I read with great interest the excellent article of Colonel Alexis Métois*19 in La Griffe. Indeed, the doctrine of the Third Term of the Trinity (the Divine Mother) may well give feminism a new orientation, in the sense indicated by Colonel Métois, if the movement replaces women’s political ambitions, fighting for a better destiny for humanity, with aims that are more natural and at the same time more spiritual: those of the priesthood.
Women must indeed, and very soon, replace men in the higher direction of public affairs, but not by the parliamentary path whose inherent errors Colonel Métois so correctly points out, but by becoming high priestesses of the Temple of the Third Term, from whence truth and wisdom will at last shine forth.
Meanwhile, let us not reverse the normal order of the accomplishment of the great work. Let us not imagine that Woman, as we know her today, is ready to assume the great role that awaits her, but which demands of her that she should essentially become a woman again, that is to say that she should concede to the evidence and recognize that her understanding shines forth from her sex and not from her brain. In our days the woman, wanting to become the equal of the man, has excessively cultivated her reason. That is the great error of the century and the origin of all the evils from which we suffer. In man, Reason replaces Understanding. It is proper to him, and it serves him suitably. But the woman becomes inferior when she follows this example, which is abnormal for her.

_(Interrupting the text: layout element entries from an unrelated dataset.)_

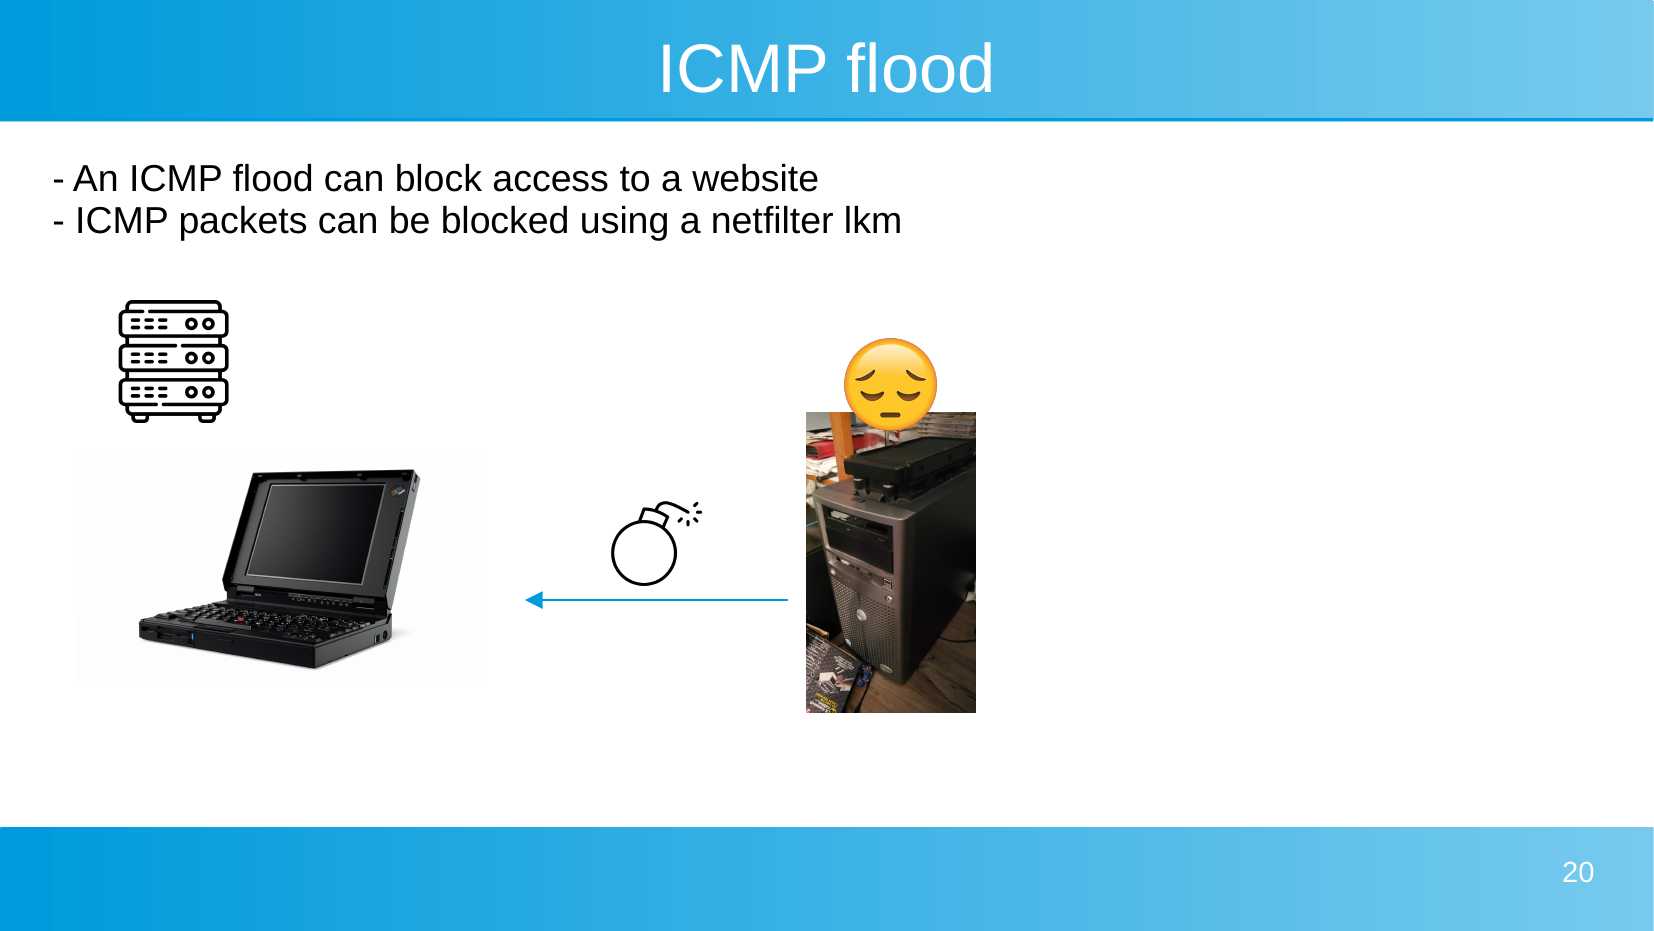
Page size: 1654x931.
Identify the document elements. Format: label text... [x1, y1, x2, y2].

title ICMP flood [59, 29, 1595, 108]
picture [112, 300, 235, 423]
picture [600, 487, 713, 598]
text_box ­- An ICMP flood can block access to a website - ICMP packets can be blocked using a netfilter lkm [37, 150, 1351, 249]
picture [75, 449, 488, 683]
picture [806, 337, 976, 713]
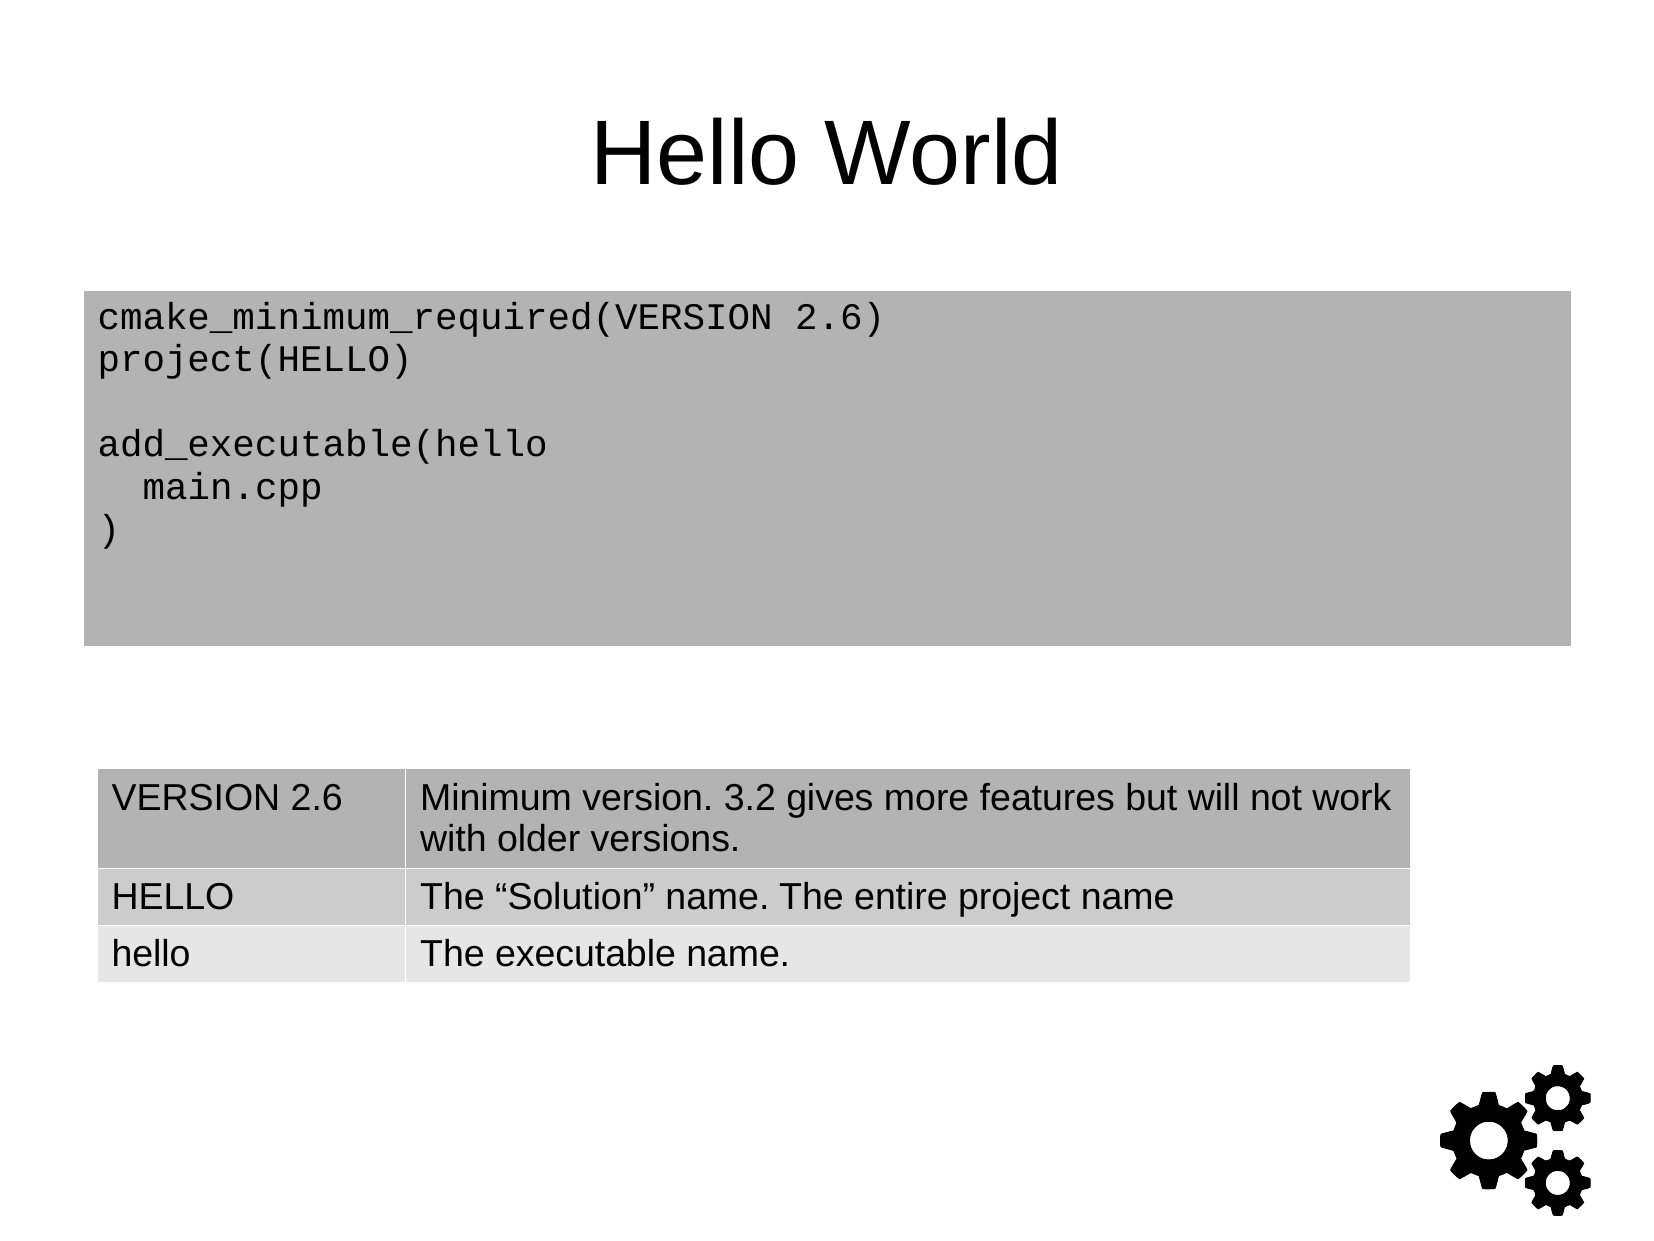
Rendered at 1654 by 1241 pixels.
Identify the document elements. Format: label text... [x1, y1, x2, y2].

table_header Minimum version. 3.2 gives more features but will not work with older versions. [406, 769, 1410, 868]
table_cell hello [98, 926, 405, 982]
picture [1440, 1065, 1591, 1216]
title Hello World [82, 49, 1571, 257]
table_header VERSION 2.6 [98, 769, 405, 868]
table_header cmake_minimum_required(VERSION 2.6) project(HELLO) add_executable(hello main.cpp ) [84, 291, 1571, 646]
table_cell The executable name. [406, 926, 1410, 982]
table_cell The “Solution” name. The entire project name [406, 869, 1410, 925]
table_cell HELLO [98, 869, 405, 925]
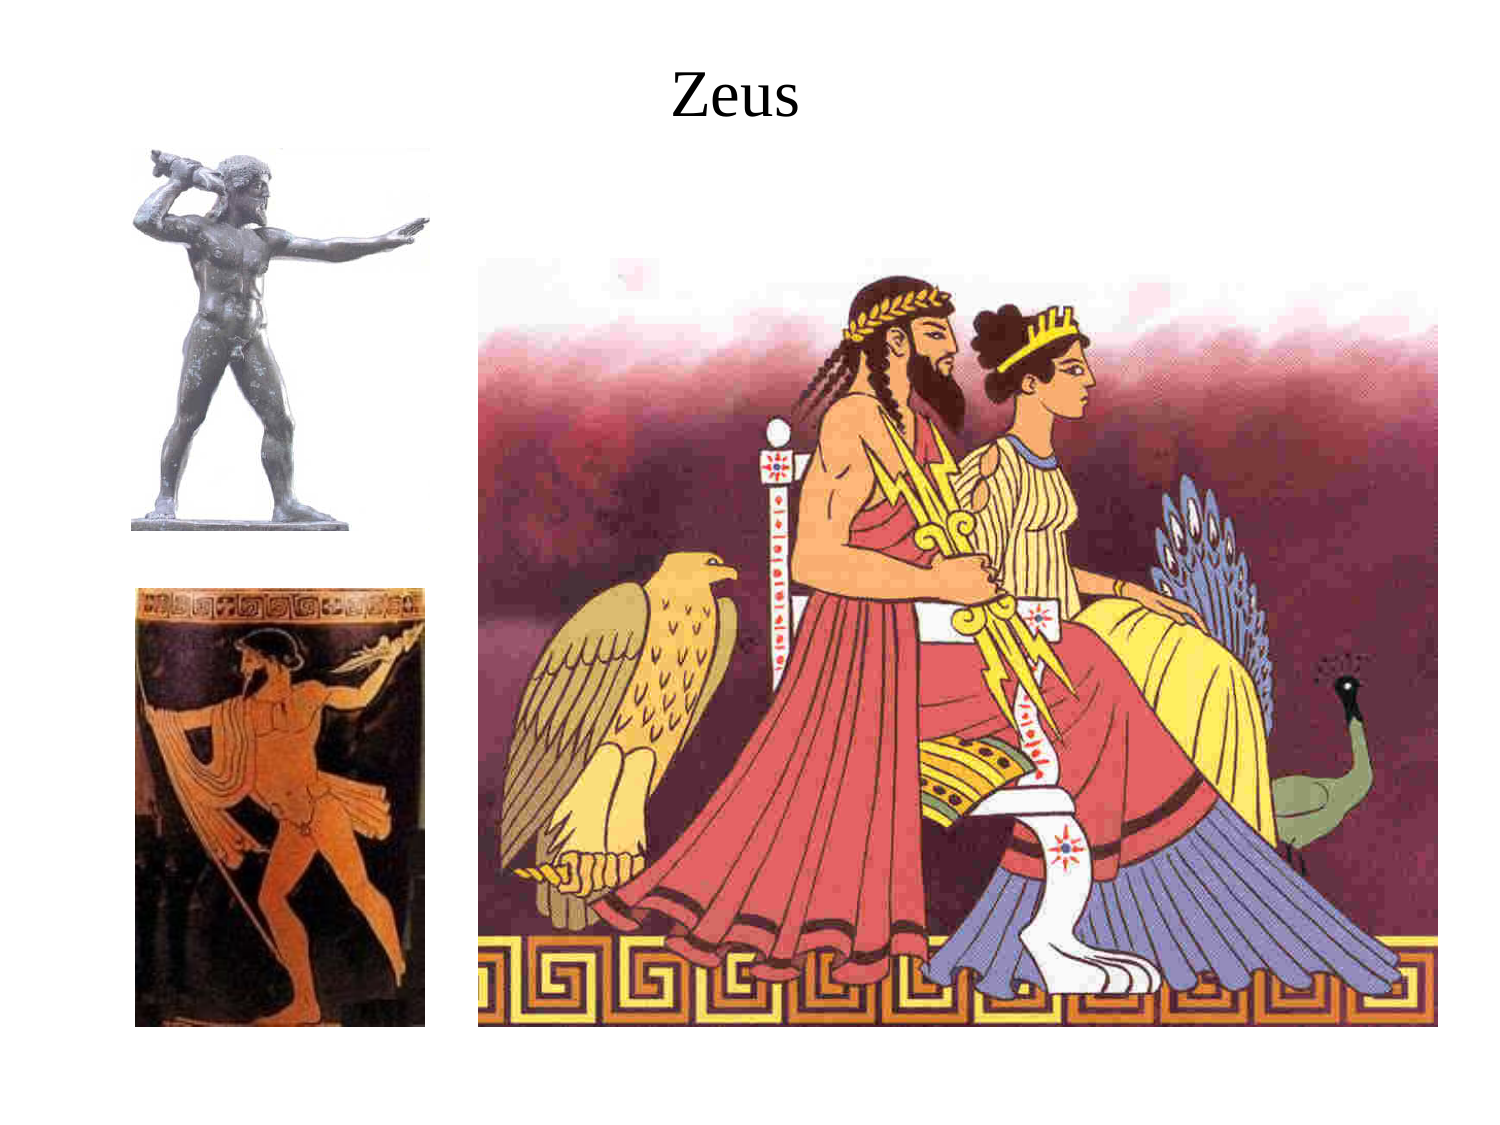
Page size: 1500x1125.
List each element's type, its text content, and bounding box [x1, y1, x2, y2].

text_box Zeus [655, 42, 816, 138]
picture [131, 148, 430, 531]
picture [478, 258, 1438, 1027]
picture [135, 588, 425, 1027]
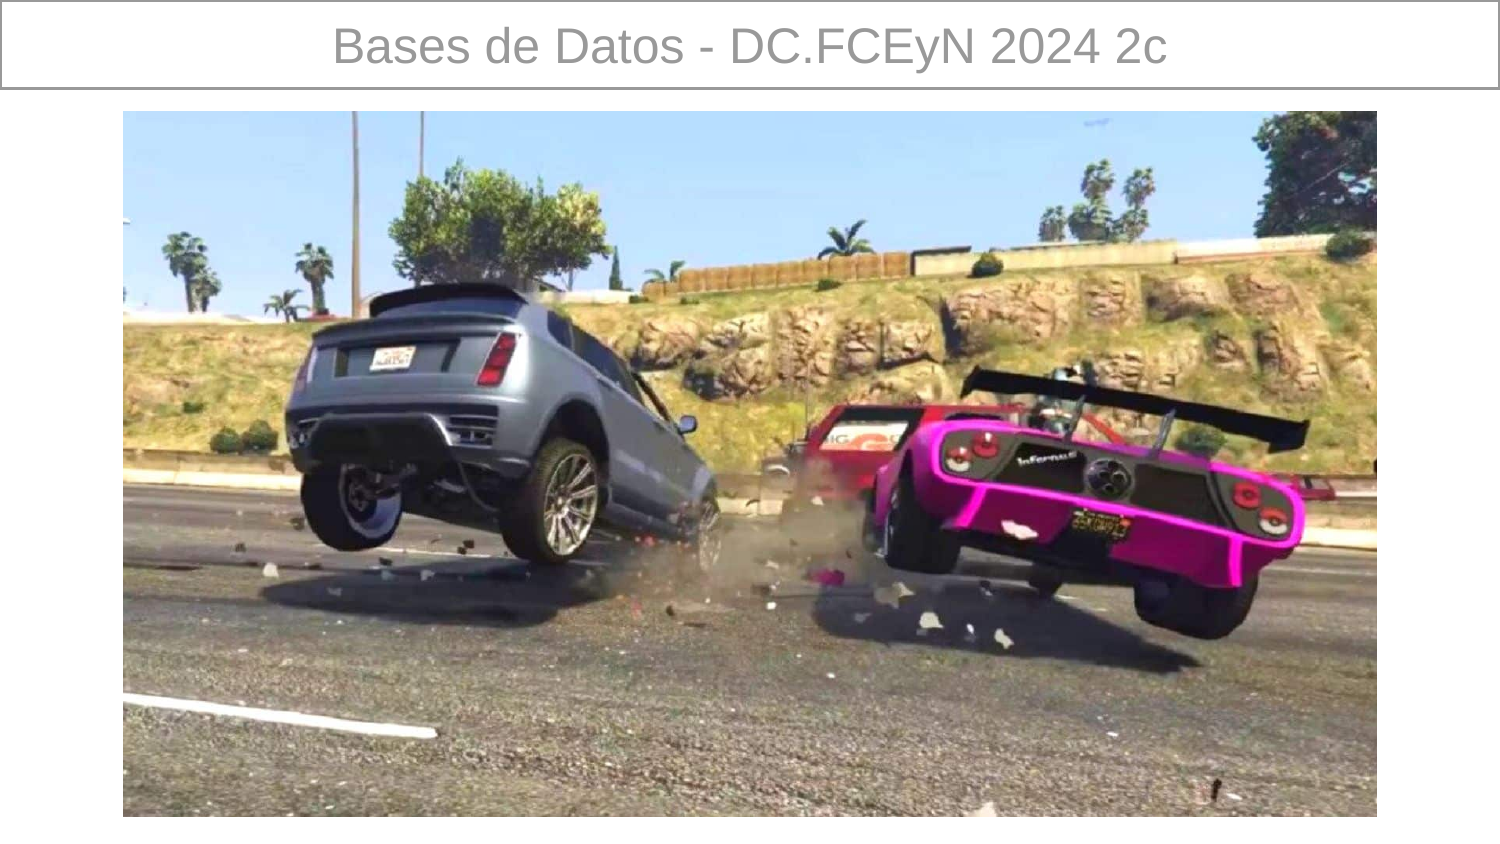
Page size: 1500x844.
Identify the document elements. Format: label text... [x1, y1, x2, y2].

picture [123, 111, 1377, 817]
title Bases de Datos - DC.FCEyN 2024 2c [0, 0, 1500, 89]
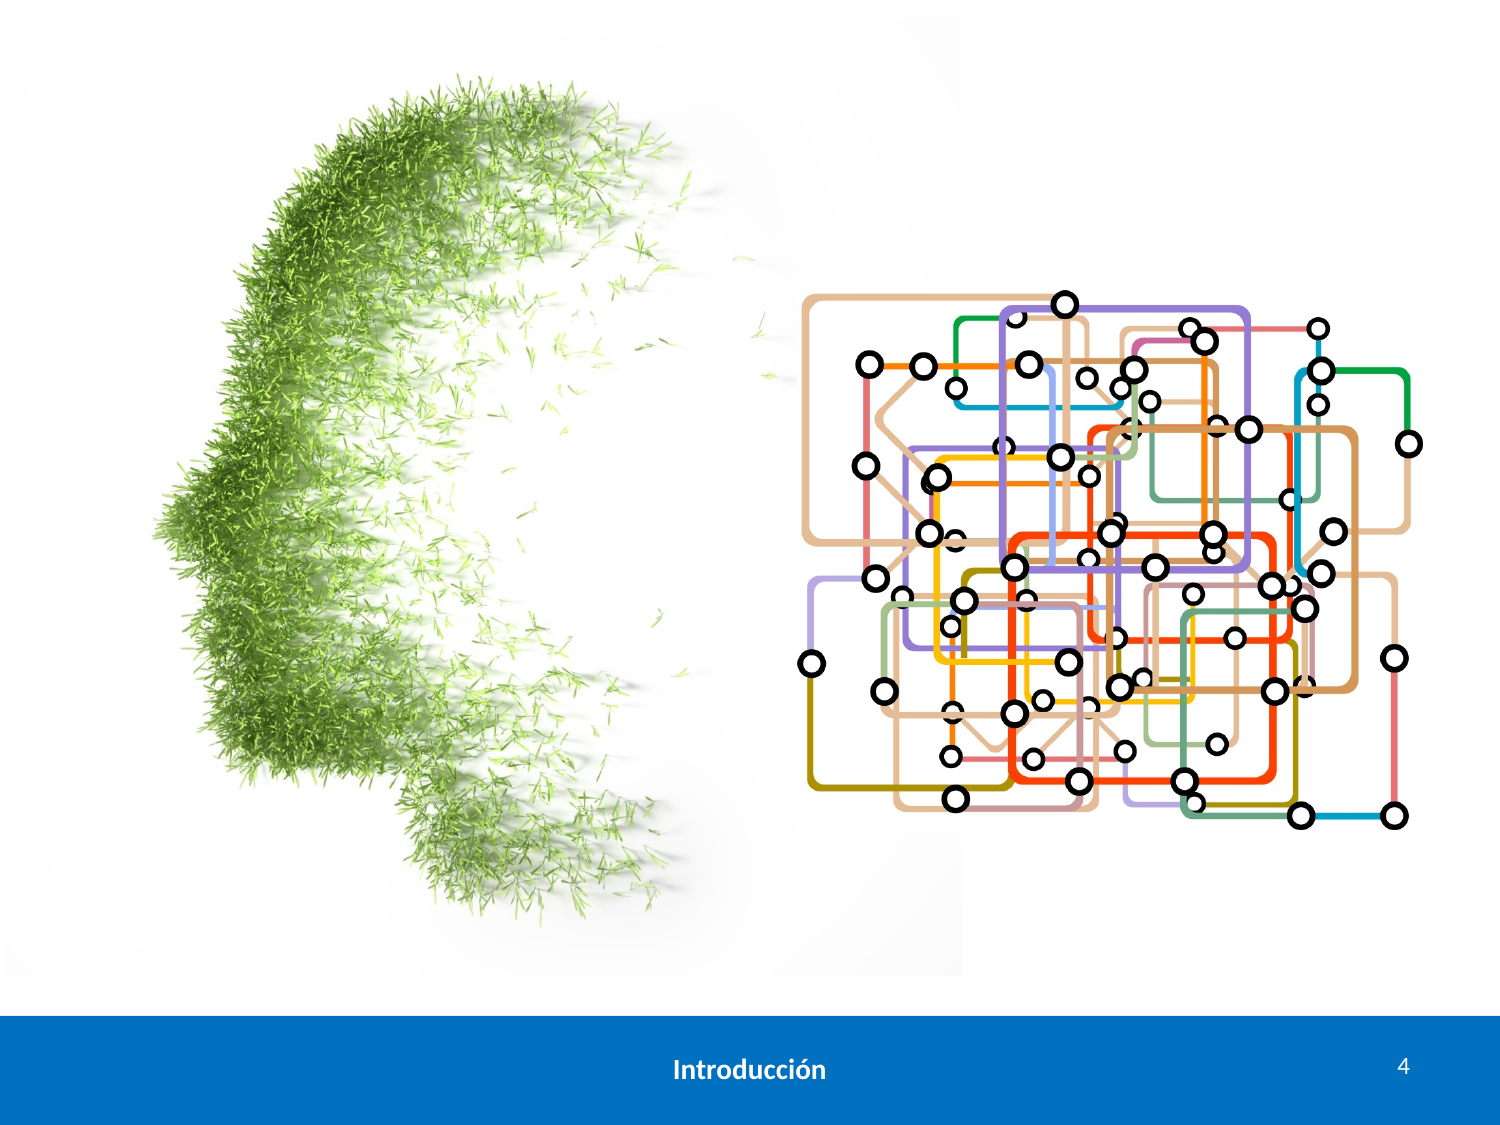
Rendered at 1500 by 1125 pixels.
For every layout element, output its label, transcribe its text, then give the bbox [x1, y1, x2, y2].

picture [4, 19, 1423, 976]
text_box Introducción [478, 1042, 1022, 1103]
slide_number 14 [1074, 1042, 1425, 1103]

The woman must relearn, before governing, to draw forth the spiritual light from her sex, in celebrating the rites that we are advocating. It is thus that she will become again what she has been at each ascensional epoch of history, that is to say each time that the matriarchy has been reestablished (or established). In becoming a priestess, the woman will again become the mother-educator of the man, who will then no longer lose himself in debauchery. She will fecundate him spiritually, instead of weakening him in all his being, as happens today. And in giving moral and physical health back to the man, she will necessarily orient him toward reasonable and just action. Only thus will humanity be able to be cured of its current sufferings.
Succinctly, the program must be the following: 1) building of the first, provisional chapel of the Third Term of the Trinity; 2) reeducation of some women destined to then become the first high priestesses of the new Temple; 3) re-education at the same time of a group of men with a view to re-establishing rites from preceding cycles in their purity; 4) preparation of the public for these new usages by means of literary and philosophical propaganda.
If that is accepted, three to five years will suffice for obtaining the first palpable results.